For the indies, Blue Postcards by Douglas Bruton (Fairlight Books) is represented as is The Ballad of Lord Edward and Citizen Small by Neil Jordan (Lilliput Press), Fortune by Amanda Smyth (Peepal Tree Press) and J R Thorp’s Learwfie (Canongate).
The prize judging panel comprises chair Katie Grant, Elizabeth Buccleuch, James Holloway, Elizabeth Laird, James Naughtie and Kirsty Wark.
The judges said: “We may have been more confined in recent years, thanks to the Covid-19 pandemic, but the same cannot be said for our imaginations. This year’s longlist promises to sweep readers through Europe and beyond, taking in sixteenth-century Scotland; inter-world war Vienna, Paris and Northern Ireland; bomb-blasted Second World War Tuscany; and on to the jostling Cardiff docks of the 1950s and London’s smog-laden East End: from ancient Scottish Glens and isolated Yorkshire mansions to a stifling room in 1929 Punjab; and from the oil-hungry Trinidad of the 1920s to the battlefields of the American War of Independence.

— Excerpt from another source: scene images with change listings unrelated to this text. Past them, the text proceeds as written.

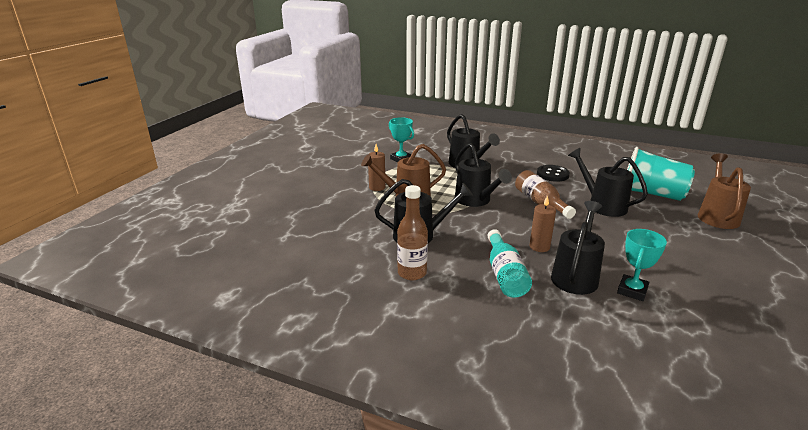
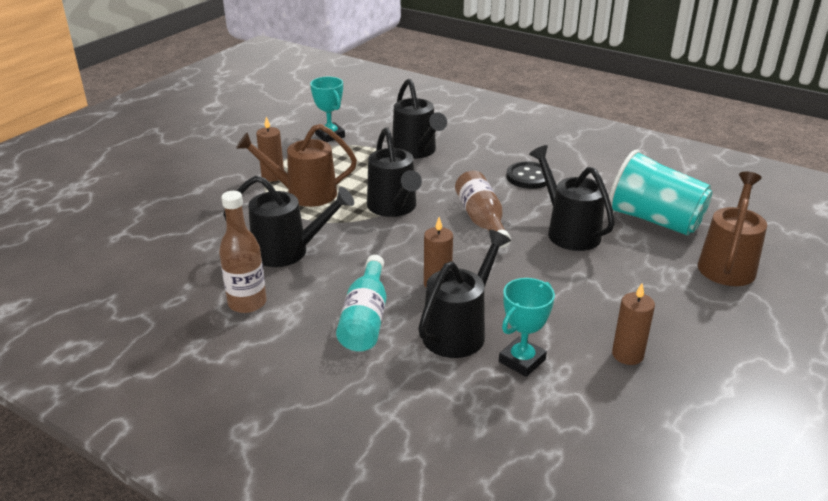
camera: 10 degrees right, 5 degrees up
none -> brown candle [612,284,655,365]

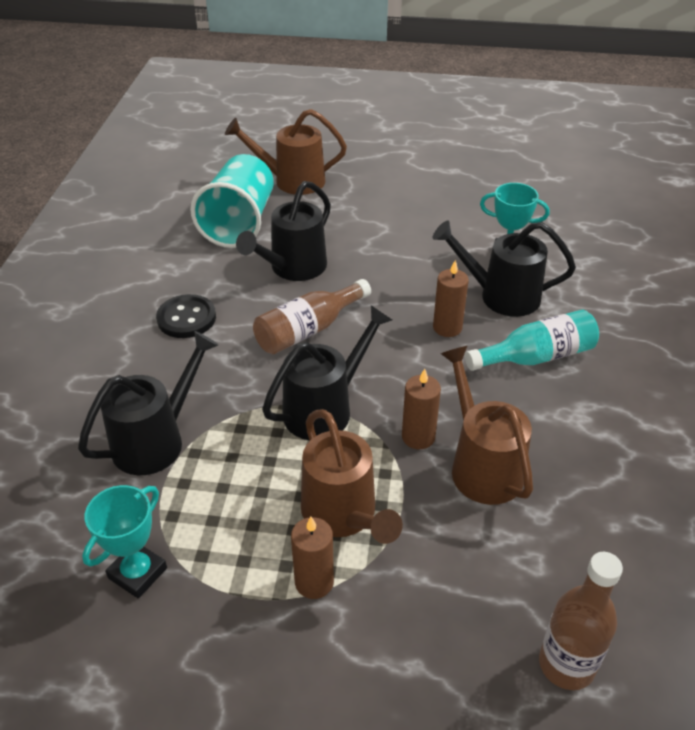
camera: 115 degrees left, 10 degrees up
brown bottle [219,191,267,313] -> brown bottle moved to [539,552,623,690]
black watering can [223,176,354,267] -> brown watering can [441,346,533,505]
brown candle [612,284,655,365] -> brown candle moved to [402,369,441,449]

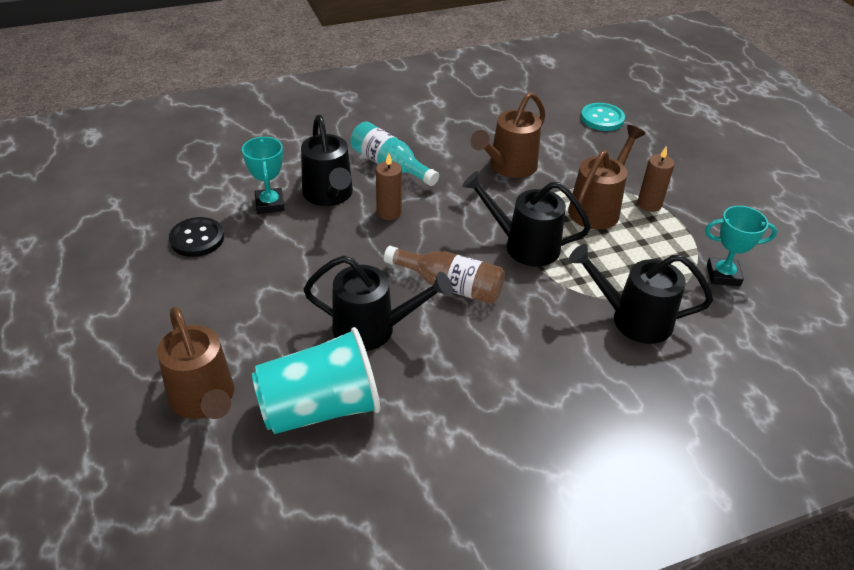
camera: 120 degrees left, 0 degrees up
black button [156,294,216,338] -> black button moved to [169,217,224,257]
brown candle [402,369,441,449] -> none
brown bottle [539,552,623,690] -> turquoise button [581,103,625,131]

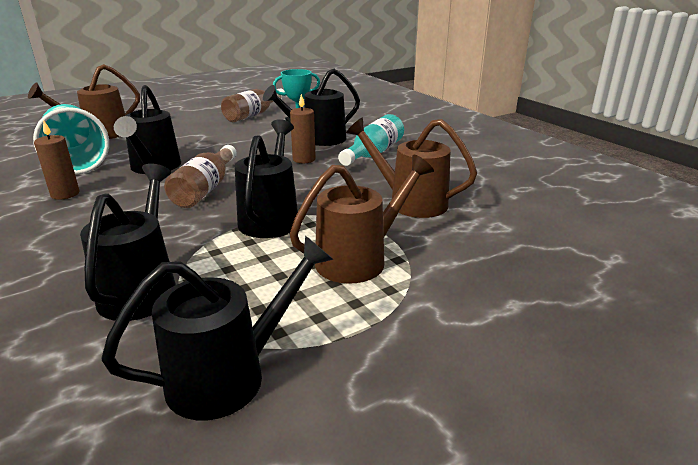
camera: 80 degrees right, 15 degrees down
black button [169,217,224,257] -> brown bottle [221,88,286,122]
brown watering can [568,125,646,230] -> brown watering can turned 60 degrees counterclockwise [289,155,434,284]
turquoise button [581,103,625,131] -> none
brown candle [637,147,675,212] -> brown candle moved to [34,120,80,200]
turquoise trophy [705,206,777,286] -> black watering can [101,236,334,420]

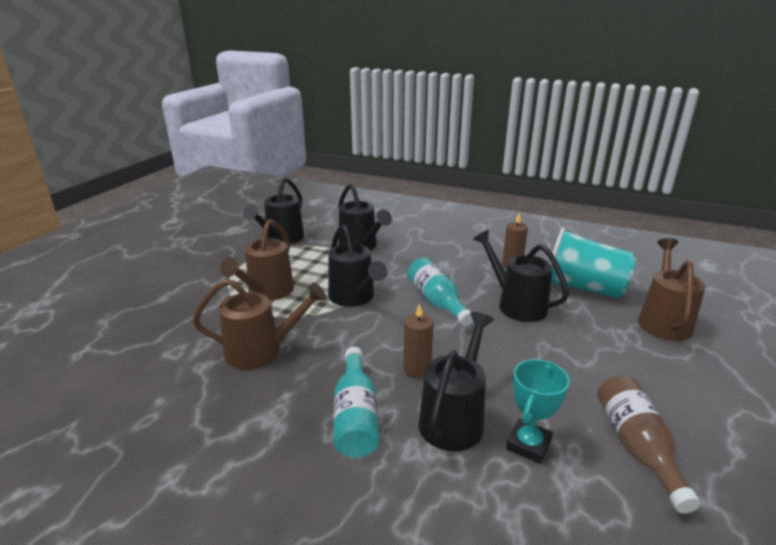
camera: 145 degrees right, 0 degrees up
brown bottle [164,145,237,208] -> turquoise bottle [407,258,473,327]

“These stories are told through characters both imagined and borrowed from the pages of history: we encounter writers Thomas Mann and E M Forster; French artist Yves Klein; an unheard voice from Shakespeare’s King Lear; 18th-century aristocrat-turned-Irish-independence-revolutionary Lord Edward FitzGerald; and wrongly accused Somali sailor Mahmood Mattan. The 2022 WSP longlist offers much to think about; much to admire; and, most importantly, much to enjoy.”
The winner receives £25,000, and each shortlisted author is awarded £1,500. A shortlist of around six books will be announced in April, and a winner announced at the Borders Book Festival in Melrose, Scotland, which runs from 16th to 19th June.